Po pierwsze, jak rodzic sam nie wrzuci, to już szansa maleje,
Po drugie, można próbować uświadamiać dzieci w szkole, zamiast uczyć ich kiedy papież miał bierzmowanie.
Oczywiście nie wyeliminujesz takiego wypływu do zera, ale zmniejszysz niekontrolowany wypływ zdjęć dzieci do sieci. Wiadomo, że są rodzice, którzy muszą codziennie pochwalić się jak to ich maleństwo właśnie siadło na nocniczek, jak pięknie bawi się w piasku - przecież inne dzieci tego nie robią, tylko ich własne.
Jak są na wakacjach to muszą codziennie wrzucić po kilkanaście fotek, jak się świetnie bawią. Co samo w sobie jest kretyństwem, bo wszyscy wiedzą, że cię w domu nie ma.
Przez ostatnie lata "przymus atencji" u niektórych wyskoczył poza skalę. Patrząc na takich ludzi zastanawiam się jak poprzednie pokolenia potrafiły dorosnąć i przetrwać bez afiszowania się swoim życiem prywatnym całemu światu.
Zdjęcia pokazywało się rodzinie, znajomym - jak się je wywołało.
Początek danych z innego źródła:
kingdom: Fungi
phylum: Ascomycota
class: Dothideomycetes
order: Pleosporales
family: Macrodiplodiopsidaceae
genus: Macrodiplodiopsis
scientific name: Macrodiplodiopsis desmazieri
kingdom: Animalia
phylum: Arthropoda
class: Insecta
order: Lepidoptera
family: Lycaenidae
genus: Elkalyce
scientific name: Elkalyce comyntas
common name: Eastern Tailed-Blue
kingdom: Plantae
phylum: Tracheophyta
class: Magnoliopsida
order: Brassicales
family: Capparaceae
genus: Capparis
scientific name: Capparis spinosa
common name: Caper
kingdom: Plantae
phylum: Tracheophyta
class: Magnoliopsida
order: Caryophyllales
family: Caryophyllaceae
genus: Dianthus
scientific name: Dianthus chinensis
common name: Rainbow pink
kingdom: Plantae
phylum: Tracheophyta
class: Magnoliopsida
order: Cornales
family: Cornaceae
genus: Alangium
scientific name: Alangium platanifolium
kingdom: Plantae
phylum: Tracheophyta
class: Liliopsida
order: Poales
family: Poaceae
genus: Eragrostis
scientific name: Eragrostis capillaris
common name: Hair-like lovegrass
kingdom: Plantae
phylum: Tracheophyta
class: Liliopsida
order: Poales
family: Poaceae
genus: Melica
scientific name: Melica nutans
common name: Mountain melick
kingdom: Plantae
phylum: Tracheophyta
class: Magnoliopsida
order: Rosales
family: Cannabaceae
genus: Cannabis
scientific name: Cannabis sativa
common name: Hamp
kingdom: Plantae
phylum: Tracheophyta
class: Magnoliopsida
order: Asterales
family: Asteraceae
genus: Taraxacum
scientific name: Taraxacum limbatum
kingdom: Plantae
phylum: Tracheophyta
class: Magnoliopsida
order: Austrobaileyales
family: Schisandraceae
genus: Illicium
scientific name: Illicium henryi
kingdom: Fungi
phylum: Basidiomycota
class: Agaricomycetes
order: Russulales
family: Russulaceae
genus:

I tyle - reszta świata żyła w nieświadomości, że byliśmy na wakacjach, albo, że zjedliśmy obiad w restauracji.
Teraz nadal tak można żyć. Nie robić zdjęć sushi i drinków. Można zdjęcia z wakacji udostępnić tylko rodzinie, znajomym - szansa, że ktoś to puści dalej oczywiście istnieje, ale na pewno szansa, że takie zdjęcia z wakacji zobaczą jakieś obce osoby jest mniejsza niż, kiedy udostępni się swoje życie publicznie na fejsie czy instagramie. A sporo osób tak robi - dlaczego? Z nieświadomości, że można inaczej, czy z chęci pokazania jakim to się nie jest zajebistym małżeństwem i rodziną i na co nas stać.
Może ja za stary jestem, ale to, co robię prywatnie, jest prywatne. To, co robię "publicznie" (jakieś np. zawody, imprezy plenerowe) jest publiczne i mam świadomość, że moja twarz może pojawić się w przestrzeni publicznej.